É justamente esse quadro que alimenta as críticas à política fiscal do governo Lula. A preocupação do mercado não se limita ao nível atual dos gastos, mas envolve a trajetória das despesas, a capacidade de produzir resultados primários positivos e o crescimento da dívida pública ao longo dos próximos anos.
O próprio Durigan reconheceu nesta semana que um eventual novo mandato do presidente Lula exigiria novo esforço fiscal. Segundo ele, o objetivo seria promover um ajuste de dimensão semelhante ao realizado durante a atual gestão.
Selic permanece em 14% ao ano
O Banco Central reduziu a taxa Selic para 14% ao ano no início de agosto, mas manteve uma comunicação cautelosa sobre os próximos passos.

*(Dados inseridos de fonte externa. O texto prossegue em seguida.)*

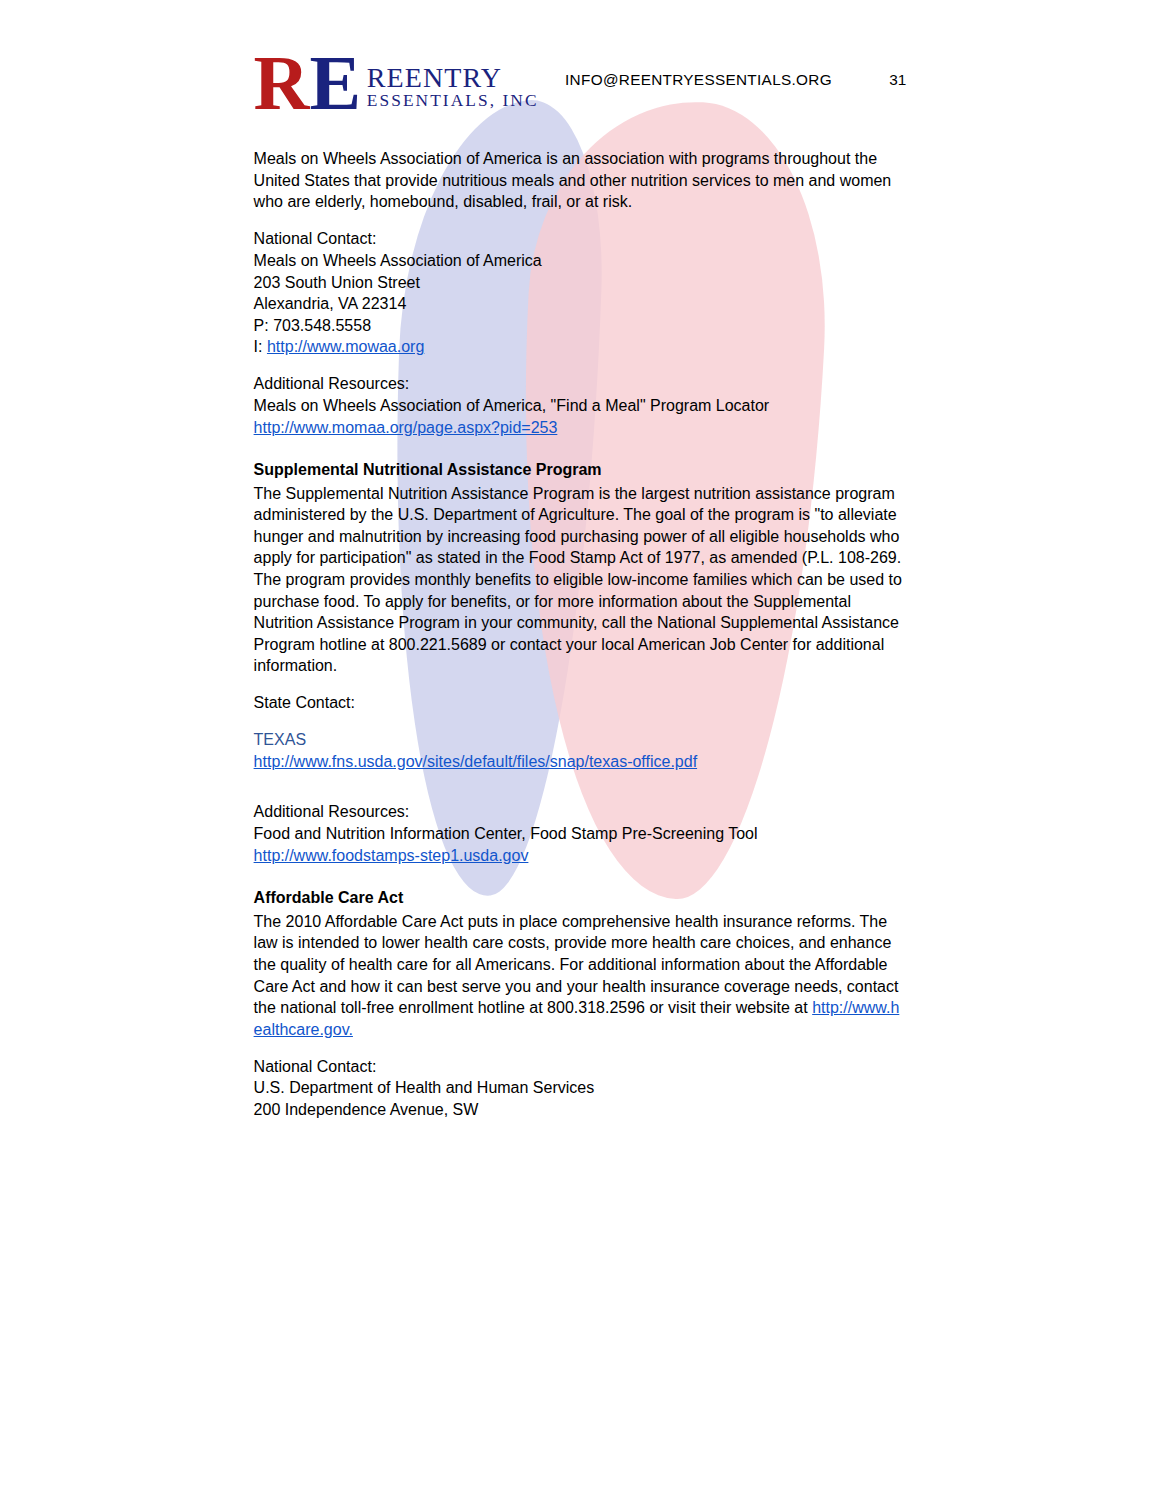RE REENTRY ESSENTIALS, INC
INFO@REENTRYESSENTIALS.ORG
31
Meals on Wheels Association of America is an association with programs throughout the United States that provide nutritious meals and other nutrition services to men and women who are elderly, homebound, disabled, frail, or at risk.
National Contact:
Meals on Wheels Association of America
203 South Union Street
Alexandria, VA 22314
P: 703.548.5558
I: http://www.mowaa.org
Additional Resources:
Meals on Wheels Association of America, "Find a Meal" Program Locator
http://www.momaa.org/page.aspx?pid=253
Supplemental Nutritional Assistance Program
The Supplemental Nutrition Assistance Program is the largest nutrition assistance program administered by the U.S. Department of Agriculture. The goal of the program is "to alleviate hunger and malnutrition by increasing food purchasing power of all eligible households who apply for participation" as stated in the Food Stamp Act of 1977, as amended (P.L. 108-269. The program provides monthly benefits to eligible low-income families which can be used to purchase food. To apply for benefits, or for more information about the Supplemental Nutrition Assistance Program in your community, call the National Supplemental Assistance Program hotline at 800.221.5689 or contact your local American Job Center for additional information.
State Contact:
TEXAS
http://www.fns.usda.gov/sites/default/files/snap/texas-office.pdf
Additional Resources:
Food and Nutrition Information Center, Food Stamp Pre-Screening Tool
http://www.foodstamps-step1.usda.gov
Affordable Care Act
The 2010 Affordable Care Act puts in place comprehensive health insurance reforms. The law is intended to lower health care costs, provide more health care choices, and enhance the quality of health care for all Americans. For additional information about the Affordable Care Act and how it can best serve you and your health insurance coverage needs, contact the national toll-free enrollment hotline at 800.318.2596 or visit their website at http://www.healthcare.gov.
National Contact:
U.S. Department of Health and Human Services
200 Independence Avenue, SW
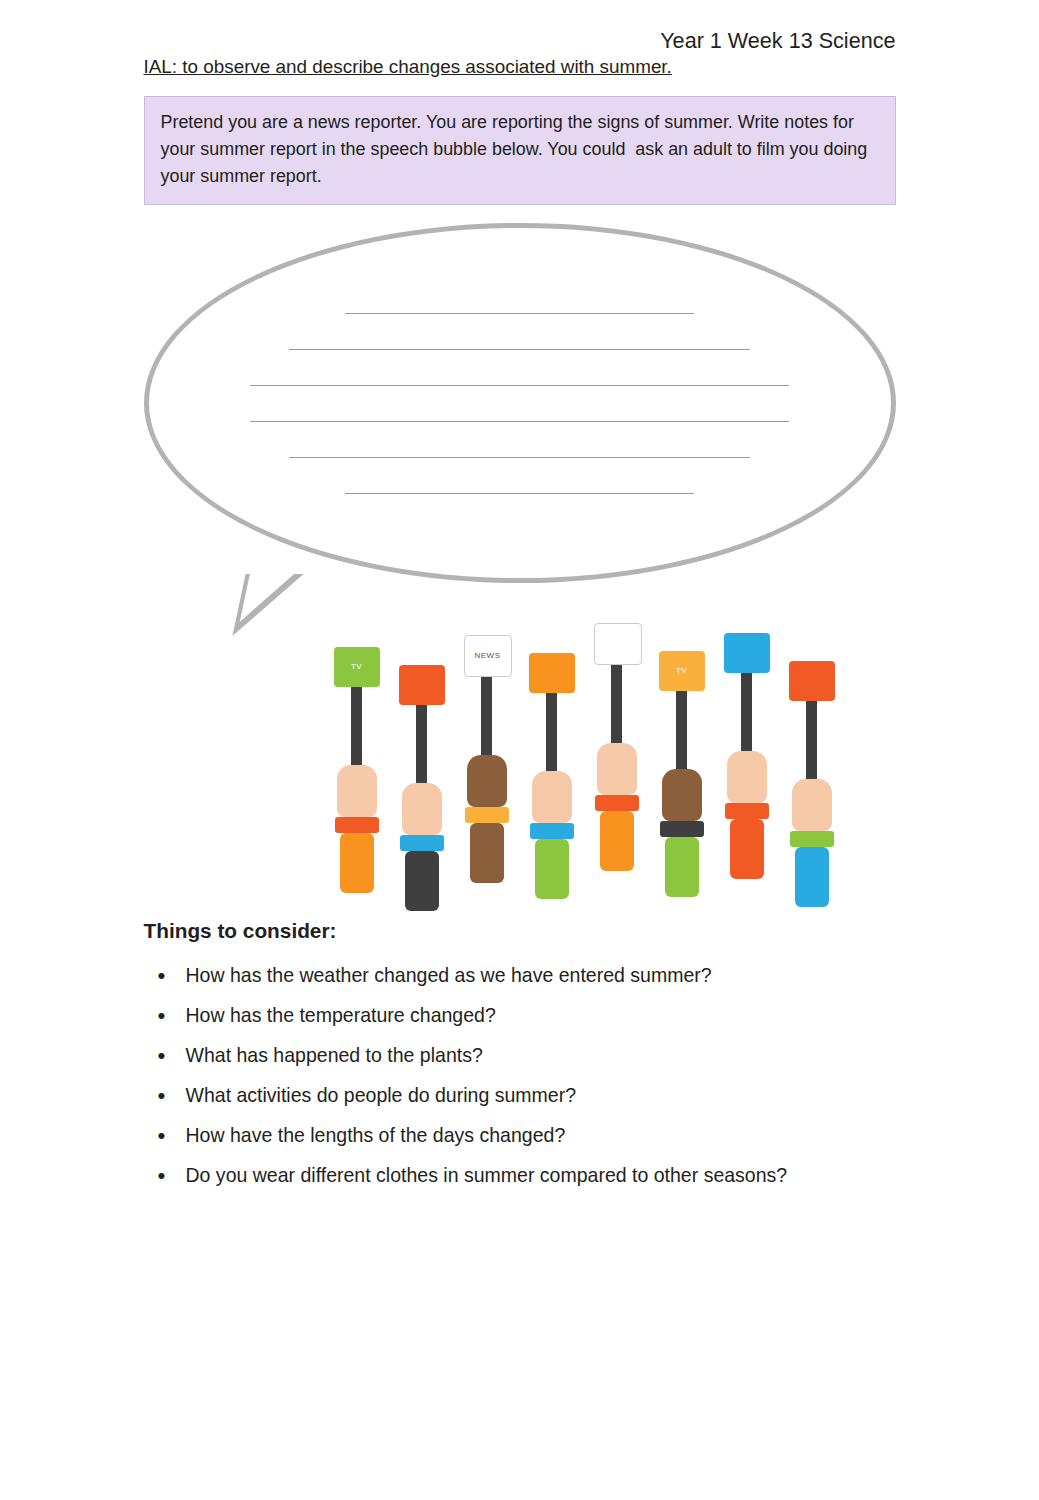Year 1 Week 13 Science
IAL: to observe and describe changes associated with summer.
Pretend you are a news reporter. You are reporting the signs of summer. Write notes for your summer report in the speech bubble below. You could ask an adult to film you doing your summer report.
TV
NEWS
TV
Things to consider:
How has the weather changed as we have entered summer?
How has the temperature changed?
What has happened to the plants?
What activities do people do during summer?
How have the lengths of the days changed?
Do you wear different clothes in summer compared to other seasons?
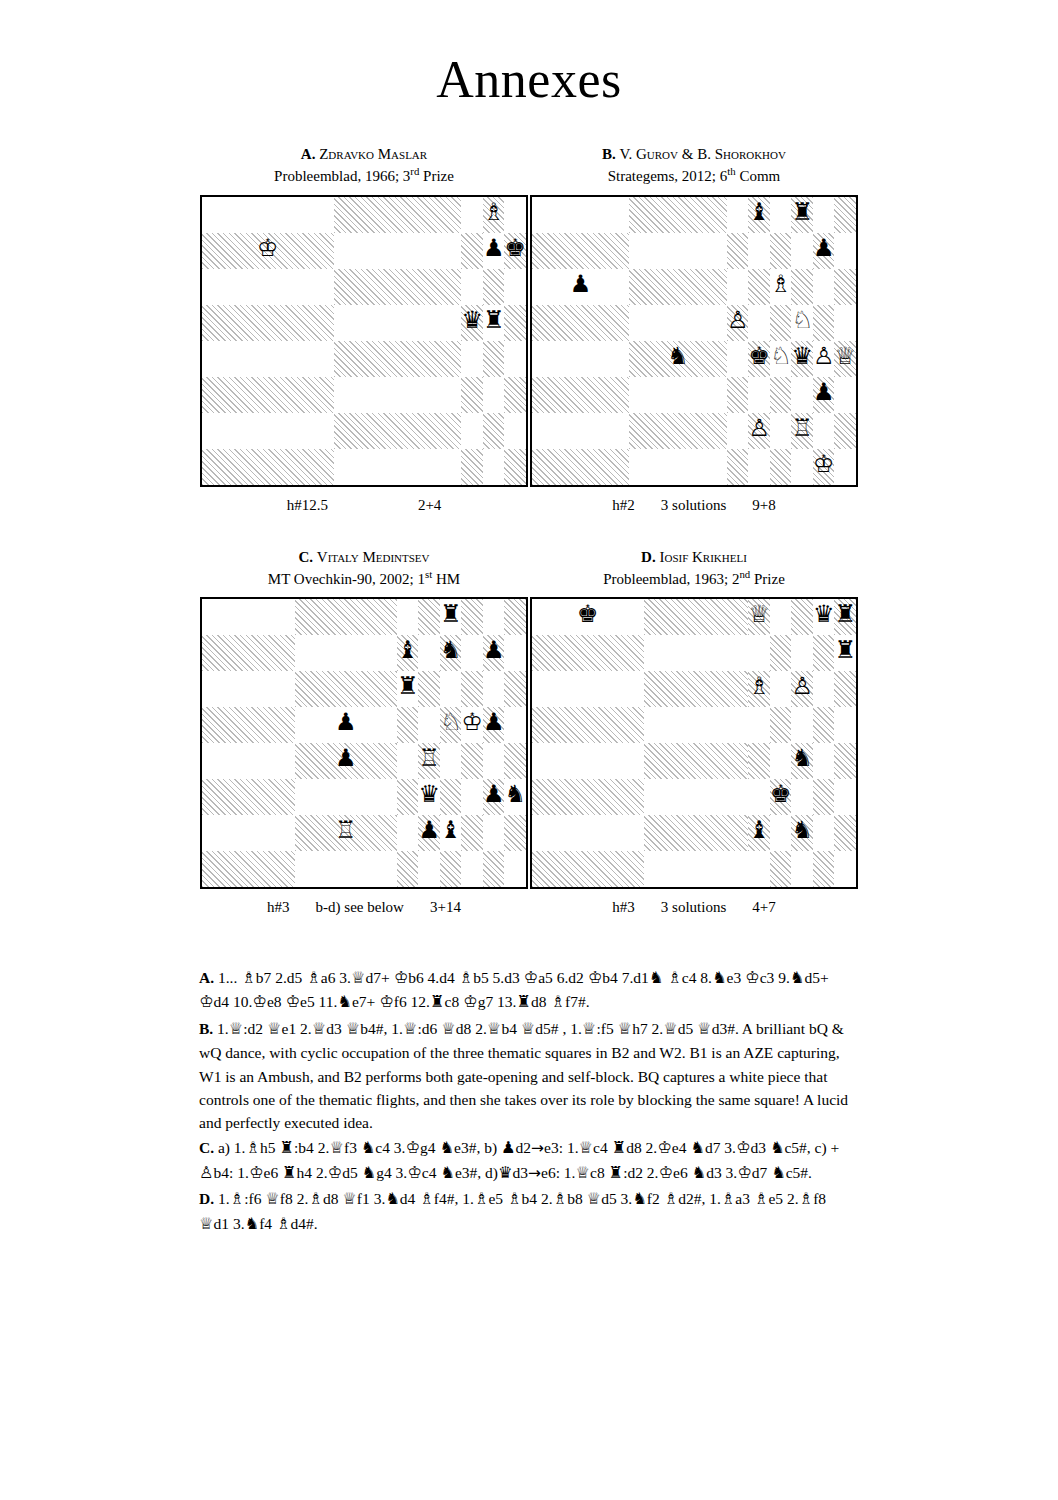Annexes
| A. Zdravko Maslar Probleemblad, 1966; 3 rd Prize / / / / ♗ / / / / / / ♔ / / / ♟ / ♚ / / / / / / / ♛ / ♜ / / / / / h#12.5 2+4 | B. V. Gurov & B. Shorokhov Strategems, 2012; 6 th Comm / / / / ♝ / / ♜ / / / / / / / / / / ♟ / / / ♟ / / / / ♗ / / / / / / / ♙ / / / ♘ / / / / / ♞ / / ♚ / ♘ / ♛ / ♙ / ♕ / / / / / / / / ♟ / / / / / / ♙ / / ♖ / / / / / / / / / / ♔ / / h#2 3 solutions 9+8 |
| C. Vitaly Medintsev MT Ovechkin-90, 2002; 1 st HM / / / / / ♜ / / / / / / / ♝ / / ♞ / / ♟ / / / / / ♜ / / / / / / / / ♟ / / / ♘ / ♔ / ♟ / / / / ♟ / / ♖ / / / / / / / / / ♛ / / / ♟ / ♞ / / / ♖ / / ♟ / ♝ / / / / h#3 b-d) see below 3+14 | D. Iosif Krikheli Probleemblad, 1963; 2 nd Prize / ♚ / / / ♕ / / / ♛ / ♜ / / / / / / / / / ♜ / / / / / ♗ / / ♙ / / / / / / / / / ♞ / / / / / / / / ♚ / / / / / / / / ♝ / / ♞ / / / h#3 3 solutions 4+7 |
A. 1... ♗b7 2.d5 ♗a6 3.♕d7+ ♔b6 4.d4 ♗b5 5.d3 ♔a5 6.d2 ♔b4 7.d1♞ ♗c4 8.♞e3 ♔c3 9.♞d5+ ♔d4 10.♔e8 ♔e5 11.♞e7+ ♔f6 12.♜c8 ♔g7 13.♜d8 ♗f7#.
B. 1.♕:d2 ♕e1 2.♕d3 ♕b4#, 1.♕:d6 ♕d8 2.♕b4 ♕d5# , 1.♕:f5 ♕h7 2.♕d5 ♕d3#. A brilliant bQ & wQ dance, with cyclic occupation of the three thematic squares in B2 and W2. B1 is an AZE capturing, W1 is an Ambush, and B2 performs both gate-opening and self-block. BQ captures a white piece that controls one of the thematic flights, and then she takes over its role by blocking the same square! A lucid and perfectly executed idea.
C. a) 1.♗h5 ♜:b4 2.♕f3 ♞c4 3.♔g4 ♞e3#, b) ♟d2→e3: 1.♕c4 ♜d8 2.♔e4 ♞d7 3.♔d3 ♞c5#, c) + ♙b4: 1.♔e6 ♜h4 2.♔d5 ♞g4 3.♔c4 ♞e3#, d)♛d3→e6: 1.♕c8 ♜:d2 2.♔e6 ♞d3 3.♔d7 ♞c5#.
D. 1.♗:f6 ♕f8 2.♗d8 ♕f1 3.♞d4 ♗f4#, 1.♗e5 ♗b4 2.♗b8 ♕d5 3.♞f2 ♗d2#, 1.♗a3 ♗e5 2.♗f8 ♕d1 3.♞f4 ♗d4#.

Além dos conflitos no Oriente Médio, o Copom citou inflação ainda elevada, expectativas acima da meta e os efeitos da política fiscal doméstica como elementos que exigem prudência na condução dos juros.
Em reunião anterior, o BC também havia incluído entre os riscos de alta para a inflação uma combinação de políticas econômicas internas e externas capaz de pressionar o câmbio, além de possíveis estímulos excessivos à demanda e ao consumo.
Essas manifestações tornam mais difícil sustentar que o debate brasileiro sobre inflação esteja resumido apenas aos efeitos da guerra.
Guerra explica parte da inflação, mas discussão fiscal permanece
O choque provocado pelo petróleo é real e possui impacto direto sobre os preços. Nesse ponto, a avaliação de Durigan encontra respaldo no próprio diagnóstico do Banco Central.
A divergência aparece quando o ministro contrapõe esse fator à discussão sobre os gastos públicos.
Ao dizer que “não é o governo que gasta” e atribuir o aumento dos preços à guerra, Durigan apresenta uma interpretação política mais ampla do problema. Os documentos do Banco Central mostram um cenário mais complexo: fatores internacionais pressionam a inflação, mas a política fiscal brasileira também permanece entre os elementos acompanhados pela autoridade monetária.
A dívida bruta em 81,9% do PIB, as expectativas de inflação acima da meta e a Selic ainda em 14% mostram que o desafio econômico brasileiro não se encerra com uma eventual redução das tensões no Oriente Médio.
A guerra pode ter agravado o problema. A situação das contas públicas, porém, continua fazendo parte da equação.